THIS POST IS PART OF THE WILLIAM WELLMAN BLOGATHON HOSTED BY LIZ OF NOW VOYAGING.


RELATED

The Shop Around the Corner (1940, Ernst Lubitsch)

The Shop Around the Corner has a lot going on in a limited space. It’s not particularly long–under 100 minutes–and it mostly takes place in (or outside) the titular shop. And, while the present action is about six and a half months (there’s a big jump), the back story defines a lot of the characters and backstory.

It also requires the viewer pay a lot of attention to the details in dialogue. Samson Raphaelson’s script–adapted from a play, which accounts for the big jump in time (director Lubitsch beautifully turns act breaks and scene breaks into gentle resets for the viewer with fade outs)–always has a lot of talking and many of the details become important. It’s all so well-written and so well-performed, you get the important details because you don’t want to miss even disposable dialogue.

The film has two leads–James Stewart and Margaret Sullavan. They start out equal, but Stewart gets more to do in the second half as his professional story arc (involving their boss, Frank Morgan) becomes very important. The Shop Around the Corner is a romantic comedy, but it’s also a film with a lot of seriousness. Not even the romantic stuff is always happy–or always hopeful. Lubitsch goes out of his way to create a world where dramatic turns can be negative (and inevitable).

### Excerpted records:
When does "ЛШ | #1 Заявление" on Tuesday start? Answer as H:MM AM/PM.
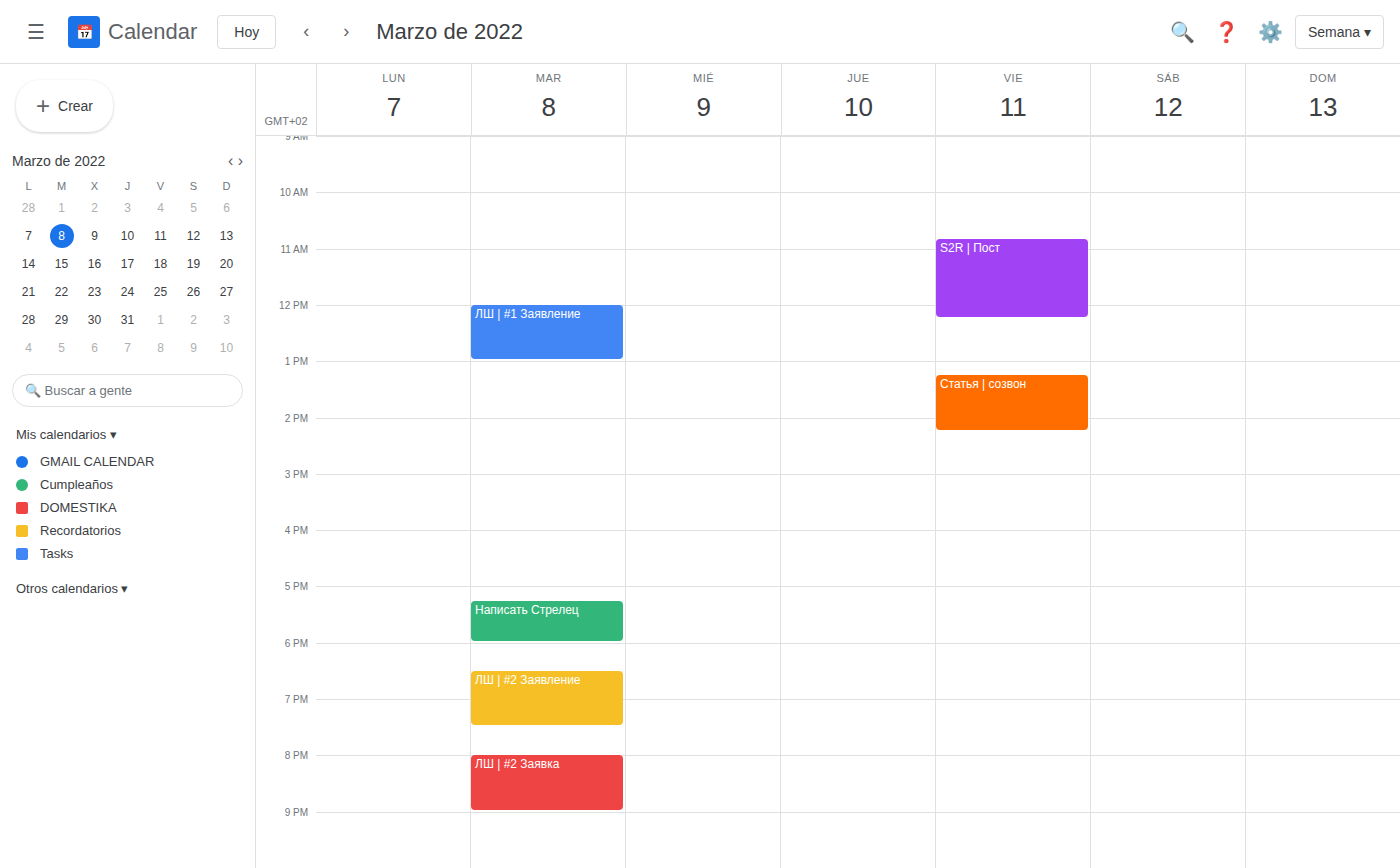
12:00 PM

...

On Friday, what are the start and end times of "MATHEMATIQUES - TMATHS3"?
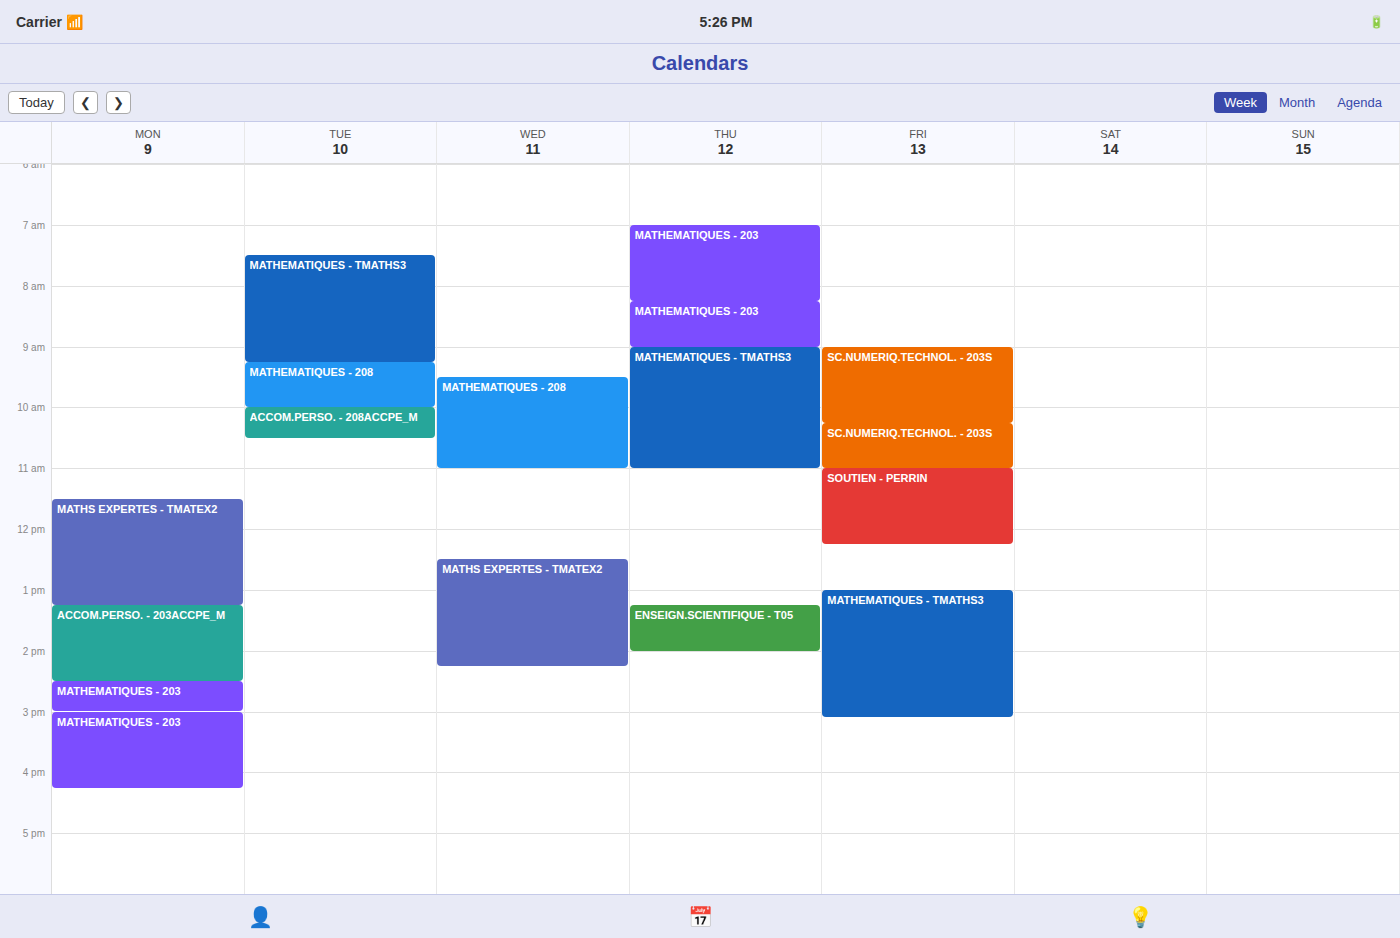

### What to work on:
A. Transcribe the stretch of the review of The Shop Around the Corner from "It also requires" through "even disposable dialogue.".
B. Translate this sentence from the review of The Shop Around the Corner into French: "The film has two leads–James Stewart and Margaret Sullavan."
C. Take the review of The Shop Around the Corner further, picking up after its final sentence.

### Responses to the tasks:
A.
It also requires the viewer pay a lot of attention to the details in dialogue. Samson Raphaelson’s script–adapted from a play, which accounts for the big jump in time (director Lubitsch beautifully turns act breaks and scene breaks into gentle resets for the viewer with fade outs)–always has a lot of talking and many of the details become important. It’s all so well-written and so well-performed, you get the important details because you don’t want to miss even disposable dialogue.

B. Le film a deux têtes d'affiche – James Stewart et Margaret Sullavan.

C.
The supporting performances are outstanding; Morgan, Felix Bressart and William Tracy are standouts.

Shop is simultaneously quietly and noisily brilliant. It’s wonderful.

After the Thin Man (1936, W.S. Van Dyke)

There is very little economy to After the Thin Man; instead, screenwriters Frances Goodrich and Albert Hackett and director W.S. Van Dyke act with rampant abandon. The first twenty or so minutes of the film is just audience gratification–it’s a sequel to a popular film and the filmmakers are giving the audience what they want. They’re doing it well, sure, but it doesn’t have much to do with the eventual narrative.

Instead, Goodrich, Hackett and Van Dyke stage massive comedic set pieces, whether it’s William Powell and Myrna Loy getting home to a surprise party in their honor where no one notices them or Asta the dog’s rather amusing (and beautifully staged) domestic problems.

The murder mystery itself doesn’t start until about a half hour in. The plotting of the film is significant too–it’s a direct sequel to the previous movie and the first sixty-seven minutes are continuous. Once Powell and Loy finally get to go to sleep, there are only about forty minutes left. Strangely enough, the only time the film plods is during those forty minutes. The last twenty minutes breeze by, but some of the investigating is too full of exposition to move well.

Lots of great supporting performances–Joseph Calleia, Elissa Landi, James Stewart, Jessie Ralph, Levine, Penny Singleton. The script gives the supporting cast lots to do.

Technically, Van Dyke and editor Robert Kern do have problems with disconcerting cuts to close-ups–and then not cutting to Loy in the finale–but otherwise, the film’s a fantastic time.

Come Live with Me (1941, Clarence Brown)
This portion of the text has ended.